Once again, former vice president Joe Biden is very, very sorry.
Biden seems to have spent much of the time since he declared his candidacy for the 2020 Democratic presidential nomination apologizing. He has tried to make amends for his habit of touching women in ways that made many of them uncomfortable. He’s done countless mea culpas for his role in questioning Anita Hill. He’s apologized for his role in shepherding the 1994 Violent Crime and Law Enforcement Act to passage. And lately he’s been making the rounds among African-American leaders, accounting for his comments that some Senate segregationists were not only civil but people with whom more-enlightened people like himself could do business.
That last apology is perhaps the most significant. Biden’s initial reaction to being beaten up by Cory Booker over his cordial relations with such senators was to point out indignantly that that is how democracy works. But after being ambushed by Kamala Harris during the first round of Democratic presidential debates over his opposition to forced busing in the 1970s, Biden folded. Rather than defend what were, by any reasonable standard, unexceptionable remarks, the Democratic front-runner said that he was “wrong” to say it, expressed “regret,” and said he was sorry for the “pain” he had caused to those who think being cordial to political opponents nearly a half-century ago is an intolerable offense.
Many moderate and establishment Democrats are holding onto the belief that Biden’s electability — not only does he remain ahead in all of the polls of Democratic presidential candidates, but he is also the only one who has a statistically significant lead over Donald Trump — is the only thing that matters about his candidacy.
But Biden’s recent slippage in both the polls and public perception has undermined the idea that he is the inevitable nominee, and his unwillingness to ignore or refute criticisms from the left may also damage his electability. If Biden can’t stand up to attacks from the left from Democratic rivals, how will he possibly withstand the inevitable avalanche of abuse he’s likely to receive from Trump in a general-election campaign? Just as important, if he eventually feels obliged to kowtow to the retrospective leftist critique of his long political career, in what sense can he still be said to represent the views of the working-class Democrats who voted for Trump in 2016?
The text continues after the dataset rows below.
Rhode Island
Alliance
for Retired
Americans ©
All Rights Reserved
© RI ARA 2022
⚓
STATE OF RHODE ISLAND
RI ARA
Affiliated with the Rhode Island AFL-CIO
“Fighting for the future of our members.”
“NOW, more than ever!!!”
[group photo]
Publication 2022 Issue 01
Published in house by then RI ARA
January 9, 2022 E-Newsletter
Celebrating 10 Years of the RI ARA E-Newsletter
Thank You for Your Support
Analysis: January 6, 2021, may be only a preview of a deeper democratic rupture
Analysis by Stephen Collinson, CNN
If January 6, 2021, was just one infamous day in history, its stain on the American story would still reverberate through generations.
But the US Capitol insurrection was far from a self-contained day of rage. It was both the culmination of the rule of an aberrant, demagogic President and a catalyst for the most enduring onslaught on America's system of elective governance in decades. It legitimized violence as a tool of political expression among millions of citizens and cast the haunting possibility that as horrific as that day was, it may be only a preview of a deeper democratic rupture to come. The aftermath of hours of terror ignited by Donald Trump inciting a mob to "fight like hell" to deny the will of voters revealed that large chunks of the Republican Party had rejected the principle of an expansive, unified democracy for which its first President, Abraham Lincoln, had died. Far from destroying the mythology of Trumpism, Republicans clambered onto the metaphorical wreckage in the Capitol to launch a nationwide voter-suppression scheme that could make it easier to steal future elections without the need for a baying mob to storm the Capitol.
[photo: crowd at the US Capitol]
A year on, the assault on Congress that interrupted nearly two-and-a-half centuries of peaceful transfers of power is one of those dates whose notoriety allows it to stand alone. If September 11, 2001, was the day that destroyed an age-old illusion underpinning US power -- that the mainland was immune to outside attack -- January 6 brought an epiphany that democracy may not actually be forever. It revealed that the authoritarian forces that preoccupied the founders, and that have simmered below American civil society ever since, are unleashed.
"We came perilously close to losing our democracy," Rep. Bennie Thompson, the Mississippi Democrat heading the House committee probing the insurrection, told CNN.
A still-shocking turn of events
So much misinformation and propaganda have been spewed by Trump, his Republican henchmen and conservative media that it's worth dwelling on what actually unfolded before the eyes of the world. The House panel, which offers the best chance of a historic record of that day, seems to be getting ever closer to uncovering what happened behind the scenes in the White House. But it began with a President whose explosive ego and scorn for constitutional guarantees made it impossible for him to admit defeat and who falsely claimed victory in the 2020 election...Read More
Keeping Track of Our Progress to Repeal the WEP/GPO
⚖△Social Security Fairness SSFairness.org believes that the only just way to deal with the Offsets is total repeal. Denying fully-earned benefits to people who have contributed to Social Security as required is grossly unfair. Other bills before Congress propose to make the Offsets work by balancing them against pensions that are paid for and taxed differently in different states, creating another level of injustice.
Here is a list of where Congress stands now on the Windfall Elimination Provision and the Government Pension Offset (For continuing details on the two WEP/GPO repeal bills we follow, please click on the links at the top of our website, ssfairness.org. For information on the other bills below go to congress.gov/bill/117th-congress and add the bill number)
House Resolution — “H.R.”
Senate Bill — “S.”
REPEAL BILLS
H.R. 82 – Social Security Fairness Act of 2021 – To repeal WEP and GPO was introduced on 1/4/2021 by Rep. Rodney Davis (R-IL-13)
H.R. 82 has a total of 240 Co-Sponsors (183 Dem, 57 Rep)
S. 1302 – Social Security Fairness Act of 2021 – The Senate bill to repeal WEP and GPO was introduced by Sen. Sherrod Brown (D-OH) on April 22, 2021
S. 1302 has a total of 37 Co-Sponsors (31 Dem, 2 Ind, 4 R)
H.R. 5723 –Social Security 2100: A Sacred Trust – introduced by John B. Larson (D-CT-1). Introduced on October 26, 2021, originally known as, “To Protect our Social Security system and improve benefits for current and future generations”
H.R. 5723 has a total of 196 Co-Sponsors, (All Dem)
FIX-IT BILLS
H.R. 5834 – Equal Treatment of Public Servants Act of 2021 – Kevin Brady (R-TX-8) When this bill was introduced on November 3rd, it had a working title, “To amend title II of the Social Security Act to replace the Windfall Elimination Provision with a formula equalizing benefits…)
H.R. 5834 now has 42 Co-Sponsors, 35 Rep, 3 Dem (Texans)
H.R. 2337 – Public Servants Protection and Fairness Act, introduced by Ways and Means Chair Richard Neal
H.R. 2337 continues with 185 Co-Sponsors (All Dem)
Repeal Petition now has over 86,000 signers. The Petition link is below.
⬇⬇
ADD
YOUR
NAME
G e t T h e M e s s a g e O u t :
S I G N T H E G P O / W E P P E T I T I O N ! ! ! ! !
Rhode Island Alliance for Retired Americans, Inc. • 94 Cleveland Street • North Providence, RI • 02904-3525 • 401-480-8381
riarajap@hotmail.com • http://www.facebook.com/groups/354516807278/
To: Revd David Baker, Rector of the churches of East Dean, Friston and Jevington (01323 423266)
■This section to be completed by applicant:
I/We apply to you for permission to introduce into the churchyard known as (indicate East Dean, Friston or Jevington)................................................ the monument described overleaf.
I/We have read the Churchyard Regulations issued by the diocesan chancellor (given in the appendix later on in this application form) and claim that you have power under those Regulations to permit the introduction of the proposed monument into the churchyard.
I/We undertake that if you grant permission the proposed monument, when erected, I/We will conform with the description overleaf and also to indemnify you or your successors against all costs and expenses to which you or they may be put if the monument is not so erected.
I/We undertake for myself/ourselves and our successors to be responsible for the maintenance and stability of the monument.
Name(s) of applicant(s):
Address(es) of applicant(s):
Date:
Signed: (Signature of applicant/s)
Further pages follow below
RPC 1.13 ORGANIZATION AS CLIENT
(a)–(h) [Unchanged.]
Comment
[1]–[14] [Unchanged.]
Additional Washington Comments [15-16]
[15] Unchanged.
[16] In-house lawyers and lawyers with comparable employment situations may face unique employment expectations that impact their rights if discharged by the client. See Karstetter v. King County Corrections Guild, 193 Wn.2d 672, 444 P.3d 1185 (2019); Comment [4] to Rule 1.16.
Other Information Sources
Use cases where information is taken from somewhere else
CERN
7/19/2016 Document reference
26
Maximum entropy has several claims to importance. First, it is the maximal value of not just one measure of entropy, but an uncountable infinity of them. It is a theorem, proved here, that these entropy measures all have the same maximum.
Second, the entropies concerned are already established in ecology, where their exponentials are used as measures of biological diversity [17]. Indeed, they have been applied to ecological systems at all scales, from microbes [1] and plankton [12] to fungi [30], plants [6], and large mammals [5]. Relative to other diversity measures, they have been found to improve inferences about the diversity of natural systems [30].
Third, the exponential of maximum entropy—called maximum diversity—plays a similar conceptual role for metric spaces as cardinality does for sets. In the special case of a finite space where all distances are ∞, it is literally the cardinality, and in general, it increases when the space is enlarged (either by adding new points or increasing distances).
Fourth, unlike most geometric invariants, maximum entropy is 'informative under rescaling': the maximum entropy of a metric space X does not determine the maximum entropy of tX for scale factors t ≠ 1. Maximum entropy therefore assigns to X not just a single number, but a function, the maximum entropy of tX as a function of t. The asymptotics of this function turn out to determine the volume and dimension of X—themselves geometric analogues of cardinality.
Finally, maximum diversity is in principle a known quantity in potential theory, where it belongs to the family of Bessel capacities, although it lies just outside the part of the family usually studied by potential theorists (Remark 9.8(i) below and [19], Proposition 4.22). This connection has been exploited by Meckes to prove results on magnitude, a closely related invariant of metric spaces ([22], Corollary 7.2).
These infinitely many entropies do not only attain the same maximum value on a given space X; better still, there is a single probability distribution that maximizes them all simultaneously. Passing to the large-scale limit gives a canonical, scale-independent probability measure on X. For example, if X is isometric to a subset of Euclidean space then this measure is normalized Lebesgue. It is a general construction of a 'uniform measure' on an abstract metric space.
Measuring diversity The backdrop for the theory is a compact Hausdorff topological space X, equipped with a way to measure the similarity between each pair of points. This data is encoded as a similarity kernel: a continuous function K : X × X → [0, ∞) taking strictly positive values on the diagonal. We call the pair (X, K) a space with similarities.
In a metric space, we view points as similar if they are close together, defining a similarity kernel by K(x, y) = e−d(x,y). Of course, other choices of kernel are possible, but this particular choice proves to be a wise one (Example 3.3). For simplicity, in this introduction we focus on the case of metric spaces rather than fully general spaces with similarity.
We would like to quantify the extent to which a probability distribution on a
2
Biden and his team now realize that what some were calling a “Rose Garden” strategy, according to which he sought to transcend intraparty rivalries, isn’t working and that he needs to be more aggressive. But they also still seem to think that apologizing for whatever it is the Left is needling him about is the only way to survive primaries in which the party’s liberal-activist base will be decisive.
The good news for Biden is that he seems to be maintaining strong support among African-American voters. That’s particularly true in South Carolina, an early-primary state where the black community will largely decide victory.
Biden is benefitting from the abiding affection African Americans have for his former boss, President Barack Obama. That’s important for a Biden campaign that is rolling in money, 100 percent name recognition, and a sense of inevitability.
But there are two problems facing Biden that cast a shadow on the optimism felt by his supporters.
The first is that although he emerged from his awful performance in the first debates holding a lead in all the polls, Biden has yet to go more than a week or two without some negative story or gaffe putting him on his heels. Biden’s history as a national candidate in the past was one largely characterized by mistakes, and the pattern has repeated itself in his latest try for the presidency. Another bad debate or forced apology could for the first time cause him to fall behind a major rival or two in the polls.
The other problem facing Biden: the rules the Democrats have set for the primaries.
The huge field of contenders — most of whom have no real chance of winning the nomination — would seem to give the front-runner an advantage. But the new rules that apportion delegates proportionately will preclude Biden from rolling up delegate totals that could end the contest before it really begins, as Donald Trump did among Republicans in 2016 without winning a majority in any of the early states.
Biden needs to wrap up the nomination early. Though he may be the choice of the same establishment that imposed Hillary Clinton on the Democrats in 2016, their ability to pull off the same kind of trick in a party that leans more to the left than before is questionable. The resentment of the activist wing of the party that looks to figures such as Representative Alexandria Ocasio-Cortez for inspiration against Biden should not be underestimated. That will make it harder for him to sweep aside the remaining left-wing competitors even after the field is winnowed down.
For now, Biden’s apologies and the memory of his loyalty to Obama have allowed him to stay atop the polls. But as the mistakes and the apologies add up, the easy path to the nomination he envisioned when he declared his candidacy might be vanishing.